- **Aim of the task**
You are asked to filter the data below and copy every line holding "none".

- - - - -

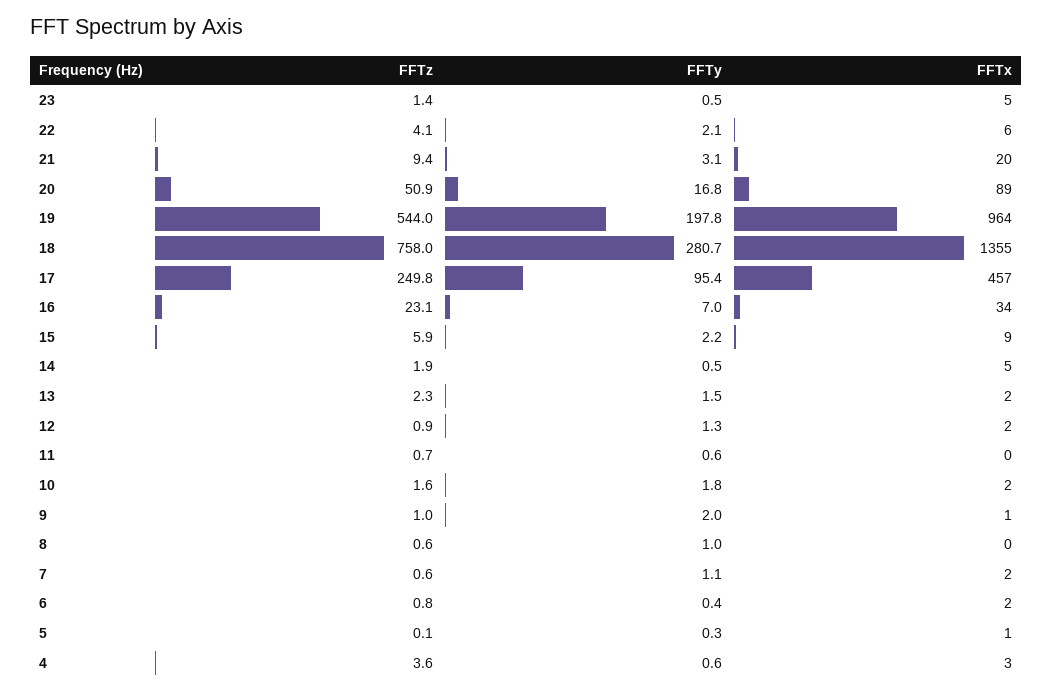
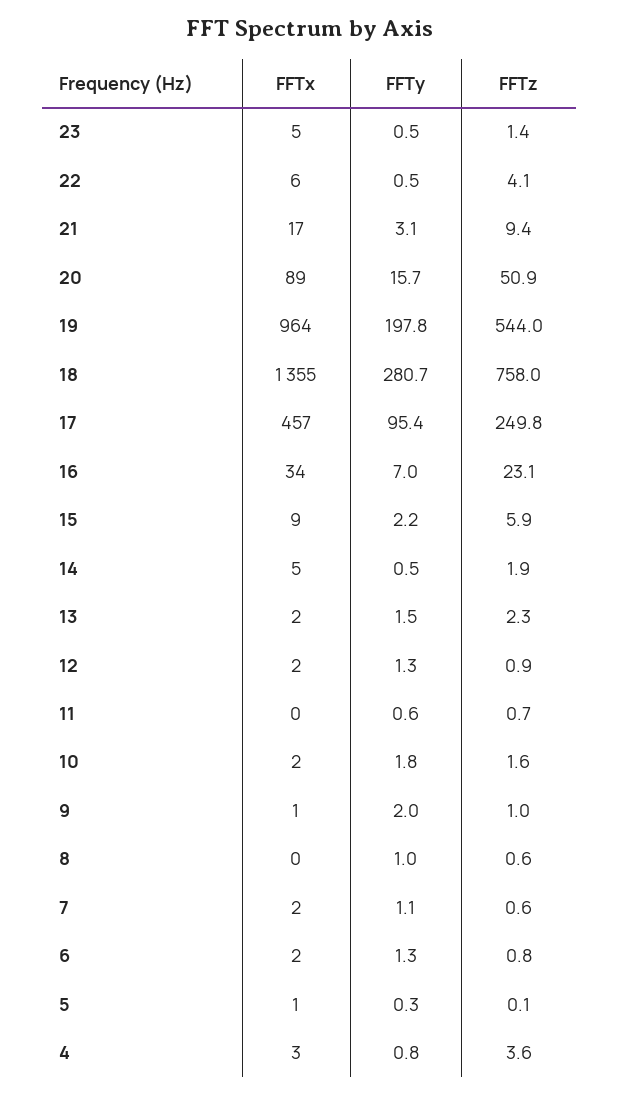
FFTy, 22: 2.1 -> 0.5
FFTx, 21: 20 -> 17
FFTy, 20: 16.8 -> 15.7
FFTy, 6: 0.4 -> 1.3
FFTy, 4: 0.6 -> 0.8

- - - - -

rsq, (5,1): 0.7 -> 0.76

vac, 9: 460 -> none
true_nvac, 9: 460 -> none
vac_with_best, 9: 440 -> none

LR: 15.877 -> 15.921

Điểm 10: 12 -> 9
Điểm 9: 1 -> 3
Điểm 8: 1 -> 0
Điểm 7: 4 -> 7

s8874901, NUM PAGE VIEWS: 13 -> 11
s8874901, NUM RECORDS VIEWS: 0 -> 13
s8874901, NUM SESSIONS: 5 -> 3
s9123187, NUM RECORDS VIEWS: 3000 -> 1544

- - - - -

- **Solved problem**
vac, 9: 460 -> none
true_nvac, 9: 460 -> none
vac_with_best, 9: 440 -> none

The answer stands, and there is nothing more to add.